## Extrait du document
────────────────────────────────────────

Equipe de la veille géopolitique hebdomadaire Europe de l’Est: Matisse Grenier, Séverine Ly, Olga Chekhurska, Elisabeth Nagy et Olivier Husson.
10/12/2022 : Remise des prix Nobel de la Paix à trois lauréats sur fond de guerre en Ukraine -Olivier Husson-
Le 10 décembre a eu lieu la remise des prix Nobel de la Paix à Oslo (Norvège). On retrouve parmi les lauréats le militant Ales Beliatski, opposant au régime de Lukashenko, emprisonné en Biélorussie ainsi que l’ONG russe Mémorial et le Centre pour les libertés civiles ukrainiennes (CLL).
Le Centre pour les libertés civiles a été fondé en 2007, à Kiev, dans le but de faire progresser les droits de l’homme et la démocratie en Ukraine. Oleksandra Matviichuk, présidente du CLL a déclaré que « la guerre en Ukraine n’est pas une guerre entre deux Etats, mais entre deux systèmes : l’autoritarisme et la démocratie » dans son discours de remise des prix.
Quant à Ales Bialiatski, âgé de 60 ans, il est un militant politique incarcéré depuis juillet 2021, il a dirigé la Viasna, la principale organisation de défense des droits humains dans le pays. Il est accusé d’être impliqué dans une prétendue affaire de « fraude fiscale » risquant une peine de prison supplémentaire de douze ans.
« La répression brutale de Viasna n’est qu’une partie de la purge de la société civile décidée par le président Alexandre Loukachenko », note alors l’ONG Human Rights Watch. En l’absence d’Ales Beliatski, c’est son épouse, Natalia Pintchouk qui a reçu le prix et elle a accusé le Kremlin de vouloir instaurer en Ukraine « une dictature dépendante [de Moscou] comme c’est actuellement le cas en Biélorussie » dans son discours à la remise des prix.
Egalement présent à Oslo, Oleg Orlov, co-lauréat et responsable de l’association russe Memorial, qui luttait contre la violation des libertés et des droits en Russie. Elle a été démantelée et dissoute par la justice russe fin 2021. Elle faisait la lumière pendant trois décennies sur les purges staliniennes, puis les répressions dans la Russie contemporaine du président Vladimir Poutine, avant d’en être elle-même victime. Yan Rachinsky qui a reçu le prix Nobel au nom du Memorial aurait reçu des appels du Kremlin pour lui demander de « refuser la récompense » selon la BBC.
11/12/2022 : Escalade des tensions à la frontière serbo-kosovare -Séverine Ly-
Le 11 décembre, s’est réuni le Conseil serbe de sécurité nationale présidé par le président de la République et chef des forces armées, Aleksandar Vucic, afin de statuer sur les mesures nécessaires dans le contexte d’un regain des tensions à sa frontière avec le Kosovo, selon le site officiel du gouvernement.

────────────────────────────────────────

## Entrées extraites
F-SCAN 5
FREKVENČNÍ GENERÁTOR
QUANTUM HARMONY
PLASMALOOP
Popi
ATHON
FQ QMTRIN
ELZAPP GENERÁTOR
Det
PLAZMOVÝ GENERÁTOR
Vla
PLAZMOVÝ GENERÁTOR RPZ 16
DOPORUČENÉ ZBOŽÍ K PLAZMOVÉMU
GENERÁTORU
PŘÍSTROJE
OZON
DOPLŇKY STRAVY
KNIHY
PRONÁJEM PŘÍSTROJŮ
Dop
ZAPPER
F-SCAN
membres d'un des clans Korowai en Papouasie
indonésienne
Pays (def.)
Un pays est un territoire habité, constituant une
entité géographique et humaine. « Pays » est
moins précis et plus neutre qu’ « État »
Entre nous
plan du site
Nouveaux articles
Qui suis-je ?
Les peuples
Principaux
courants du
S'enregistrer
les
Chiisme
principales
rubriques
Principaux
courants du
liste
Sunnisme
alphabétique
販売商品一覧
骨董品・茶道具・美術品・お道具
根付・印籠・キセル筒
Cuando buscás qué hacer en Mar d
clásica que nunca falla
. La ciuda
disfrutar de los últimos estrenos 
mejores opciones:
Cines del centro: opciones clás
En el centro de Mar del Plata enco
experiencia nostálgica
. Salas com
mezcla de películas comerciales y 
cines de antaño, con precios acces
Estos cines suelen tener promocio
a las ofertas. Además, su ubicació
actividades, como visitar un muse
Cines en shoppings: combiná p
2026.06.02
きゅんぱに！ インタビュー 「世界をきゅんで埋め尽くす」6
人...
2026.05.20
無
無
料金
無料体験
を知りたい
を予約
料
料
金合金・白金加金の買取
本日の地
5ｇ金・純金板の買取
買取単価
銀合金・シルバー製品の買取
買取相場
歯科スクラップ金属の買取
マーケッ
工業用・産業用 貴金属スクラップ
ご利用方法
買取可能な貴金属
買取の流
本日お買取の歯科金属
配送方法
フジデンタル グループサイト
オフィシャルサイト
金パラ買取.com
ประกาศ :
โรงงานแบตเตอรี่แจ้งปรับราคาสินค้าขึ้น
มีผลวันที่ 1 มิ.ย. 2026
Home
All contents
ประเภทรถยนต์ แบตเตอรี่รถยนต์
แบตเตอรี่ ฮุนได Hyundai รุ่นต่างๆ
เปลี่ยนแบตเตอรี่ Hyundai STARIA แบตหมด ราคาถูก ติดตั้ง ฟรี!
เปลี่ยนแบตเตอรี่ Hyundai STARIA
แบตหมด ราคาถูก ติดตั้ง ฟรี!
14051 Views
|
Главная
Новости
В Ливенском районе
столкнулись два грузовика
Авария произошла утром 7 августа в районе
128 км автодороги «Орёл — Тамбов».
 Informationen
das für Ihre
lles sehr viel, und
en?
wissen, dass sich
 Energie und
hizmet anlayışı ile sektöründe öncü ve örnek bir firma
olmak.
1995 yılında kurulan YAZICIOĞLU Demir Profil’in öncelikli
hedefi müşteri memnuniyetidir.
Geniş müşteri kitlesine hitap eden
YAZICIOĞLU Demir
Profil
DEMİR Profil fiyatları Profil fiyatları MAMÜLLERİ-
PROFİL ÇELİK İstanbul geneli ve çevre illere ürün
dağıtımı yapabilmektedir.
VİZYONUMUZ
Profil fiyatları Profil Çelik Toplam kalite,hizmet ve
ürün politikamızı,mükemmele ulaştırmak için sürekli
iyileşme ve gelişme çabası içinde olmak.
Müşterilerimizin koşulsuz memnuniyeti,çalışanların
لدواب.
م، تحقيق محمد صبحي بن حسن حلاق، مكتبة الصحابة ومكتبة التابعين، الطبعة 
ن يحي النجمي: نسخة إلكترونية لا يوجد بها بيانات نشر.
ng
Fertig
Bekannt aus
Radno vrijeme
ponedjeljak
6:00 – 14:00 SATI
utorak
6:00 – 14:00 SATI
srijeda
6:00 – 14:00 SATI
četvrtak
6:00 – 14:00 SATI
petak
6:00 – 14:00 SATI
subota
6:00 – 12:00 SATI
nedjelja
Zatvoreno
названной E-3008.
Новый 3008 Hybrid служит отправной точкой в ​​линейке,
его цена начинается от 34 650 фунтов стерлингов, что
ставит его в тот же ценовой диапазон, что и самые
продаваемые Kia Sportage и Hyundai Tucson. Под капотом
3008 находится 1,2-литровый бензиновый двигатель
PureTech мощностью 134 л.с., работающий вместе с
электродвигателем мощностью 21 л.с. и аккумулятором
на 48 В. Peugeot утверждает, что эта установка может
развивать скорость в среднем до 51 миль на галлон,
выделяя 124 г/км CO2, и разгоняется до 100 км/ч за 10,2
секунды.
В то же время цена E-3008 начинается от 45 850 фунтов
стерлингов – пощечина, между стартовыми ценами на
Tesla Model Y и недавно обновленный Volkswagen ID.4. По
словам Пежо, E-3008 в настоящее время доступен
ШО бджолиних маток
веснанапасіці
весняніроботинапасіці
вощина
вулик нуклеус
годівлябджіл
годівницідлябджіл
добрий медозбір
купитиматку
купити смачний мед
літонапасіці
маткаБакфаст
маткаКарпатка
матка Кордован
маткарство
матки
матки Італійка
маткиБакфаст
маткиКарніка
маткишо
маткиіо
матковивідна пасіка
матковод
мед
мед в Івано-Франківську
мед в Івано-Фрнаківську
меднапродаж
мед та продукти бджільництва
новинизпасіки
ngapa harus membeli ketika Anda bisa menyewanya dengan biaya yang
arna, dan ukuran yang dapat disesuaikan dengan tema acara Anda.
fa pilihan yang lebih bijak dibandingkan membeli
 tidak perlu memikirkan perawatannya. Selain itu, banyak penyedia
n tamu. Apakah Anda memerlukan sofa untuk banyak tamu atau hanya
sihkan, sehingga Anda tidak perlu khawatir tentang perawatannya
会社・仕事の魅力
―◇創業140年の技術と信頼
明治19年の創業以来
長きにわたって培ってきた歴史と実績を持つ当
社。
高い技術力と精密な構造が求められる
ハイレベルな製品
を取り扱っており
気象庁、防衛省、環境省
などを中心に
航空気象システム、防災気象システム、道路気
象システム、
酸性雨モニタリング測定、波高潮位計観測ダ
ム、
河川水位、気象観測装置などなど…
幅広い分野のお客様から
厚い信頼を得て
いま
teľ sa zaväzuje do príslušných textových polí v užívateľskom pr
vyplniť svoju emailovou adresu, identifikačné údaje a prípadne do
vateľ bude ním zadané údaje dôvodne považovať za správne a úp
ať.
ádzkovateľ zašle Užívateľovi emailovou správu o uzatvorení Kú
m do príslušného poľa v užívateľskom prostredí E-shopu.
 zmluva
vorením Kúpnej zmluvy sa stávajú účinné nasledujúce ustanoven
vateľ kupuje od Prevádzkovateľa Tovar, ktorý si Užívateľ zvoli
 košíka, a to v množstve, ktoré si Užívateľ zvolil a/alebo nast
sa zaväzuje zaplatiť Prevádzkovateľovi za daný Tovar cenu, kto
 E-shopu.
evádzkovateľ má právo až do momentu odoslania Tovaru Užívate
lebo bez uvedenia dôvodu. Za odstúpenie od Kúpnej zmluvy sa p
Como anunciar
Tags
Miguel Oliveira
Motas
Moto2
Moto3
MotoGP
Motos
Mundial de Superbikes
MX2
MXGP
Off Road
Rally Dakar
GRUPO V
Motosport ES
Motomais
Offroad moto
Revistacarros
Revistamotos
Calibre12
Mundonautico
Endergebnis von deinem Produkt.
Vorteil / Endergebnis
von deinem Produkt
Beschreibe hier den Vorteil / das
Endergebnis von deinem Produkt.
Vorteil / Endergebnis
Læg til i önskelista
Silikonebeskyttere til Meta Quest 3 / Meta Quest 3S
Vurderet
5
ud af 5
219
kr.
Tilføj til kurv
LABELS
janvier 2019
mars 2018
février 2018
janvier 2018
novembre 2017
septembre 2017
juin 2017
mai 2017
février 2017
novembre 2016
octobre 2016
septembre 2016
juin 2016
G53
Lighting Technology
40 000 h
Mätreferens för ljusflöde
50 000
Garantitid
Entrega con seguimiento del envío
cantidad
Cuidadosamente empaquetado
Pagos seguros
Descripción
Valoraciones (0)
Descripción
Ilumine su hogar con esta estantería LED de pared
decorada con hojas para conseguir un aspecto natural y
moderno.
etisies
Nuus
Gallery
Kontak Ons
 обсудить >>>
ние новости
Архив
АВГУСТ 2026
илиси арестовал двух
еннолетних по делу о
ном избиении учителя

────────────────────────────────────────

## À faire
(1) Selon l'extrait du document, pourquoi est-ce Natalia Pintchouk qui a reçu le prix Nobel de la Paix à Oslo ? Répondez en une à trois phrases.
(2) D'après l'extrait du document, en quelle année et dans quelle ville le Centre pour les libertés civiles a-t-il été fondé ?

## Réponses
(1) Ales Beliatski, son époux et lauréat du prix, était absent. Il est emprisonné en Biélorussie et incarcéré depuis juillet 2021. C'est donc elle qui a reçu le prix à sa place.

(2) En 2007, à Kiev.